09/02/2010

Dans le secteur public la précarité peut être pire que dans le privé

Par Noémie Toledano

Dans le secteur public aussi il y a de la précarité. Pour ceux qui en doutaient, l'intersyndicale de l'enseignement supérieur et de la recherche a dévoilé hier les résultats de son enquête.

Une enquête inédite

Il n’existe aucun chiffre officiel de la précarité dans l’enseignement supérieur et la recherche (ESR) française. Alors 19 syndicats ont décidé de se pencher sur la question. Un questionnaire a été mis en ligne en octobre auquel ont répondu anonymement plus de 4.000 personnes qui se reconnaissent comme précaires. Selon Stéphane Tassel, secrétaire général de la Snesup : « cette enquête a cette force d’être inédite et d’offrir un panorama, un paysage, de la précarité. »

Un paysage désolé

Les résultats sont édifiants. Selon l’intersyndicale, 1 chercheur sur 4 est non-permanent comme 20% des personnels de l’enseignement supérieur et de la recherche. L’enquête tient compte de l’hétérogénéité des situations : vacataires, doctorants, docteurs sans postes et personnels non-enseignants (bibliothécaires, techniciens…) ont décrit leurs conditions de travail, leurs ressources et leurs perspectives d’évolution, entre autres.

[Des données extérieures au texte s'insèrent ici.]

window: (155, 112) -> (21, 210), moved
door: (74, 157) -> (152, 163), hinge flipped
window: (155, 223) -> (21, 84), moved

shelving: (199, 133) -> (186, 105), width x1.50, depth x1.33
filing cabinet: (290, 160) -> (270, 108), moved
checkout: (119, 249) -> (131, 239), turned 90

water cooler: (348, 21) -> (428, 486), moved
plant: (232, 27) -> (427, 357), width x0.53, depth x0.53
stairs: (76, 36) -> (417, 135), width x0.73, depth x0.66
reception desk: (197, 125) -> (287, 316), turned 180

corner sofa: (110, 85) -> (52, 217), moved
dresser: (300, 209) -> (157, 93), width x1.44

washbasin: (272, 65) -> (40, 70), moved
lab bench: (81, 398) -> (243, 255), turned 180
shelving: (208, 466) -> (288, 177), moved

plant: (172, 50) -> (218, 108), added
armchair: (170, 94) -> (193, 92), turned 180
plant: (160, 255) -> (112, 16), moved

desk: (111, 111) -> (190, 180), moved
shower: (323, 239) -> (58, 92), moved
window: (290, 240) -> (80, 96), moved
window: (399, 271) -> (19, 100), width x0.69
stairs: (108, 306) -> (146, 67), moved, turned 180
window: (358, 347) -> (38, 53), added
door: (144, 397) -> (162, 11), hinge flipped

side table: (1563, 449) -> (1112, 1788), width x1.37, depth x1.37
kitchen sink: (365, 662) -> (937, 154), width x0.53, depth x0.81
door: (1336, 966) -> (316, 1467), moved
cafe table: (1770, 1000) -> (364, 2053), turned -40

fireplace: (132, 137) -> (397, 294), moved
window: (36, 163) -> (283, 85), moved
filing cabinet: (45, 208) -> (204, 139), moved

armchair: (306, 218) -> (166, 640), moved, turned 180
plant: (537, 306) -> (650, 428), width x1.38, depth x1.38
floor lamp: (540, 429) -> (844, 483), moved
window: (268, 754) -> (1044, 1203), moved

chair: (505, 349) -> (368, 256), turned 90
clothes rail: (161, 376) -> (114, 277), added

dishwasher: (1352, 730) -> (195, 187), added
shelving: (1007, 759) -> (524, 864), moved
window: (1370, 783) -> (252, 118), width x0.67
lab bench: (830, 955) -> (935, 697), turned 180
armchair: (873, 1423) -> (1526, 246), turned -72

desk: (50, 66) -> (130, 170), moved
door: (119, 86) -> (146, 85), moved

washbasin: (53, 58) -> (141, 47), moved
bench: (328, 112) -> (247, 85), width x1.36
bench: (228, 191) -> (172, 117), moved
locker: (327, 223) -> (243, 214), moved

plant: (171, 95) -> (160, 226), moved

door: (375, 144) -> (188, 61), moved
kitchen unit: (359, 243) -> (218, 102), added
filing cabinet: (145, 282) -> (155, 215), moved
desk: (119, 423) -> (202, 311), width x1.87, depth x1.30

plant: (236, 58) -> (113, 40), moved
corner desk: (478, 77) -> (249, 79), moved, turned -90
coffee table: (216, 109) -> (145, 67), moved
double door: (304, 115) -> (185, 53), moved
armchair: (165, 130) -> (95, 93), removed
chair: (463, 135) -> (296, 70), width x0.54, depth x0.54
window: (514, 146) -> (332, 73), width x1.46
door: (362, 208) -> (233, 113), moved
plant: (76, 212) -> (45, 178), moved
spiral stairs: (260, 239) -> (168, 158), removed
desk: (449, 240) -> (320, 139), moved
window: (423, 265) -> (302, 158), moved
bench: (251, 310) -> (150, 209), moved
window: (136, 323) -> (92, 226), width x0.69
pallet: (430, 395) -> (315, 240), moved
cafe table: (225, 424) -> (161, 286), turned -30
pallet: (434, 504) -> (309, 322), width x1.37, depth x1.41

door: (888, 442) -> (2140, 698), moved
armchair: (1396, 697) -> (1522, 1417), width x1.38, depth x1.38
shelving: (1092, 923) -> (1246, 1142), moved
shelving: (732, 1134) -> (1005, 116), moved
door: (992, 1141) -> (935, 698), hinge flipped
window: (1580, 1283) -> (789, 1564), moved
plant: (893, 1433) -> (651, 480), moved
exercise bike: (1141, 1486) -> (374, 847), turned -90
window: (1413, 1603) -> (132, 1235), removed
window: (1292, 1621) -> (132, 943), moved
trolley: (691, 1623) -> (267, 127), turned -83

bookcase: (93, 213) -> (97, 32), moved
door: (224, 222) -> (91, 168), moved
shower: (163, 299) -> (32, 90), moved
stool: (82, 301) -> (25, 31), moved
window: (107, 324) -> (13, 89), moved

“Selon les estimations de l’intersyndicale, les précaires sont entre 45.000 et 50.000 dans l’enseignement supérieur et la recherche”

La créativité de l’université mise en jeu

La précarité ne tient pas seulement au fait de ne pas être permanent. Des rémunérations basses, non adaptées au niveau ou à l’ancienneté, très irrégulières, voire des mois blancs à l’image de François Fourny, enseignant de français langue étrangère, qui a enchaîné pendant plusieurs années des CDD de 9 mois, entrent aussi en ligne de compte pour les répondants à l’enquête. Contrairement au secteur privé, il n’y a pas de prime de précarité dans l’ESR. Le lien de subordination à la hiérarchie est aussi évoqué. Pour Stéphane Tassel, le résultat est clair : « quand on n’est pas libre, la créativité, le potentiel de l’Université s’en voit obéré ».

Les sciences humaines et sociales, parents pauvres de la recherche

La situation des SHS est plus négative que les autres champs disciplinaires tant au niveau des rémunération que des conditions de travail. Par exemple, près de 40% des docteurs en sciences humaines gagnent moins de 1.200 € et 80% moins de 1.800€ alors que plus de 50% des docteurs en sciences de la vie et docteurs en sciences de la matière gagnent plus de 1.800€. Dans le même temps, ils ont quasiment trois fois moins d’ordinateurs attitrés, de bureaux attitrés ou d’accès à la cantine avec un tarif réduit que leurs collègues des autres champs disciplinaires.

Un printemps de la précarité

Selon les estimations de l’intersyndicale, les précaires sont entre 45.000 et 50.000 dans l’enseignement supérieur et la recherche. La publication de ces résultats n’est qu’une première étape. D’ici quelques mois, les syndicats devraient organiser un « printemps de la précarité » pour demander la titularisation de 70% d’entre eux et un droit du travail aussi protecteur que dans le privé.